There are a lot of family,
friends and colleagues around the world who are and will continue to be sad for
a very long time because of his death - none more so than wife Margaret and
their immediate and wonderful family.
I count myself fortunate
to be a member of the wider PL ‘family’. This story isn’t about PL the
so-called wine making ‘legend’, a term Margaret dislikes with a passion – along
with icon and numerous other overblown descriptions. Outstanding tributes and
recognition of his significant and life long contribution to the Australian
wine industry and his passion for the Barossa are to be found elsewhere.
Wine, Barossa Music
Festivals and Gourmet Weekends, the Birdsville Track mailman Tom Kruse doco and
filming Tasting Australia for ABC TV, wonderful long lunches in the Lehmann
kitchen and the occasional sleepover may have been how and why my wife Jane and
I met Peter and Margaret, but it was around other shared interests that our
friendship developed.
PL really enjoyed growing
things as well grapes. Who knew mangoes and avocados thrived at Tanunda! He
would fish just about anywhere and he loved a punt on useless four legged grass
burners. He followed a couple of trainers, with the Hayes family at the top of
the list.

■ **Given task**:
Reproduce the passage of the tribute word for word, starting at "There are a" and ending at "and wonderful family.".

■ **Records**:
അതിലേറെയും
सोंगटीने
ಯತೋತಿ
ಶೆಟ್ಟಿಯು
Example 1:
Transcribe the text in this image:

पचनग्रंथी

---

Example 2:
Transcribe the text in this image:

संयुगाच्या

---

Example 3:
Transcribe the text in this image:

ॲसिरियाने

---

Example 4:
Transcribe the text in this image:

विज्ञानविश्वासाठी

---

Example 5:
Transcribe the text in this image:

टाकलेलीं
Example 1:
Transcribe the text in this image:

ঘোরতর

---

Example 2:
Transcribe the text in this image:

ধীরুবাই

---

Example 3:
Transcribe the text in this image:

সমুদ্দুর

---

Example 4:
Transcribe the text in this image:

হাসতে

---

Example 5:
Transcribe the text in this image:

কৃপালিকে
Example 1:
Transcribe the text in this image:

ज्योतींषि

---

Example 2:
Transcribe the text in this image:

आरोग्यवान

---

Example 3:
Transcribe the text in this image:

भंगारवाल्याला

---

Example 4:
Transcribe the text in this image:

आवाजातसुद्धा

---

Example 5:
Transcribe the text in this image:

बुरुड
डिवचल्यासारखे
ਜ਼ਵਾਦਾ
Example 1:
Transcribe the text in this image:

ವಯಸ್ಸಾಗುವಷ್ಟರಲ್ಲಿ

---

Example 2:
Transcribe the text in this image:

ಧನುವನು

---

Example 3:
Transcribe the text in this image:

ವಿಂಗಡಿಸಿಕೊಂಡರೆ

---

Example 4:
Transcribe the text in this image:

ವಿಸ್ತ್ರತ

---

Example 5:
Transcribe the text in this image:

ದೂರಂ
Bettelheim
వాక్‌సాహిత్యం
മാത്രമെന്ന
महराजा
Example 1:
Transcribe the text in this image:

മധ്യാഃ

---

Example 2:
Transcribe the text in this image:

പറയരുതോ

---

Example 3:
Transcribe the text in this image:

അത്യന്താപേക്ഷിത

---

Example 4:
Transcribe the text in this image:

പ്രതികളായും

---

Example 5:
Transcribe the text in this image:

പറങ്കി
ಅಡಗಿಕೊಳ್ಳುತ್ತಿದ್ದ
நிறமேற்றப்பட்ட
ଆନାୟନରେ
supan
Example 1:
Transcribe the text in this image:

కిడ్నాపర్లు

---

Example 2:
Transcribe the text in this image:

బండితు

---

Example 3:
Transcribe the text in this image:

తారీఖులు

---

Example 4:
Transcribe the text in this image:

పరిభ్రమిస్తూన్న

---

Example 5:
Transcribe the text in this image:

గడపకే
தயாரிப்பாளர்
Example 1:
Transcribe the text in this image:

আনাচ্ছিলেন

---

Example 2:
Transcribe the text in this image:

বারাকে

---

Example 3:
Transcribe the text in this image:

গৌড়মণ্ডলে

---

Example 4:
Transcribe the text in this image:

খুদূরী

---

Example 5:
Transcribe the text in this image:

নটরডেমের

---

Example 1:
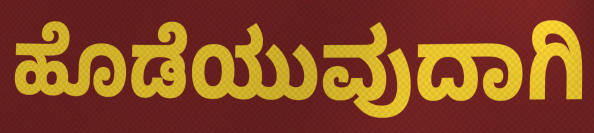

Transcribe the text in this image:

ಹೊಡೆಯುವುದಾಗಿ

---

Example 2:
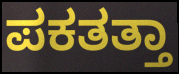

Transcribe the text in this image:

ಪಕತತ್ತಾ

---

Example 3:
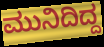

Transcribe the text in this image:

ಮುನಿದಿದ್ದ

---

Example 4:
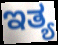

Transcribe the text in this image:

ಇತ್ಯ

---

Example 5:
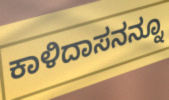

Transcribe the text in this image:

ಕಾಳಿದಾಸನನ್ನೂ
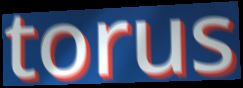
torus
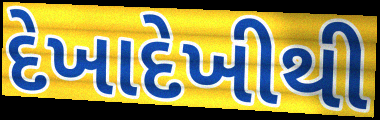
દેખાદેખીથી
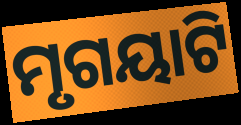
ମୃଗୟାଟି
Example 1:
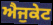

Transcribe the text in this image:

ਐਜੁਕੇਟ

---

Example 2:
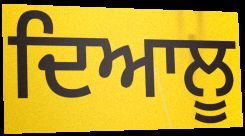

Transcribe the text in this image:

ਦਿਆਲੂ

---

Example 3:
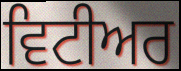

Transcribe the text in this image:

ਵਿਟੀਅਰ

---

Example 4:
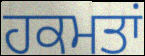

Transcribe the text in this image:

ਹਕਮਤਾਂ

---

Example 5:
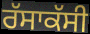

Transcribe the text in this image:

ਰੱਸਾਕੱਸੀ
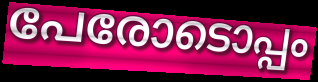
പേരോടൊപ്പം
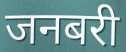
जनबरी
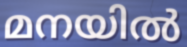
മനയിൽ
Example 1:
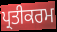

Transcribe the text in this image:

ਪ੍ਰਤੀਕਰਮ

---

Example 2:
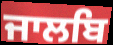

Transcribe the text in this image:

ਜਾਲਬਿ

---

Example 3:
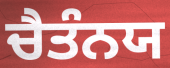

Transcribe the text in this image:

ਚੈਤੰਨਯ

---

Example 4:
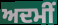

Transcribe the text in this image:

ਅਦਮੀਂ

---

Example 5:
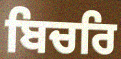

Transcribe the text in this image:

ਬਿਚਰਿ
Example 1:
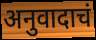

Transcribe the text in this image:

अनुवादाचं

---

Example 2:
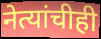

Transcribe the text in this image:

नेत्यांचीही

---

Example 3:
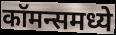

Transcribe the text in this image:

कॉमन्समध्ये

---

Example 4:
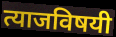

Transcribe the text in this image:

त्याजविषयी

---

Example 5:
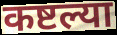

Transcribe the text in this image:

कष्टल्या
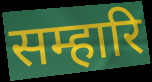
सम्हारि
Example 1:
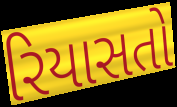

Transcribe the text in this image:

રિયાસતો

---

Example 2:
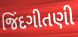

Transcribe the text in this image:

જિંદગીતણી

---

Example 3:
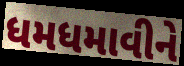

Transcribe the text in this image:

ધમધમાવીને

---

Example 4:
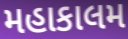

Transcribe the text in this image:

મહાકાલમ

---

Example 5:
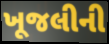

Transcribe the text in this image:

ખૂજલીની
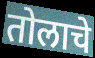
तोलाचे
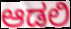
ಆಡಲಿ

■ **Task response**:
There are a lot of family,
friends and colleagues around the world who are and will continue to be sad for
a very long time because of his death - none more so than wife Margaret and
their immediate and wonderful family.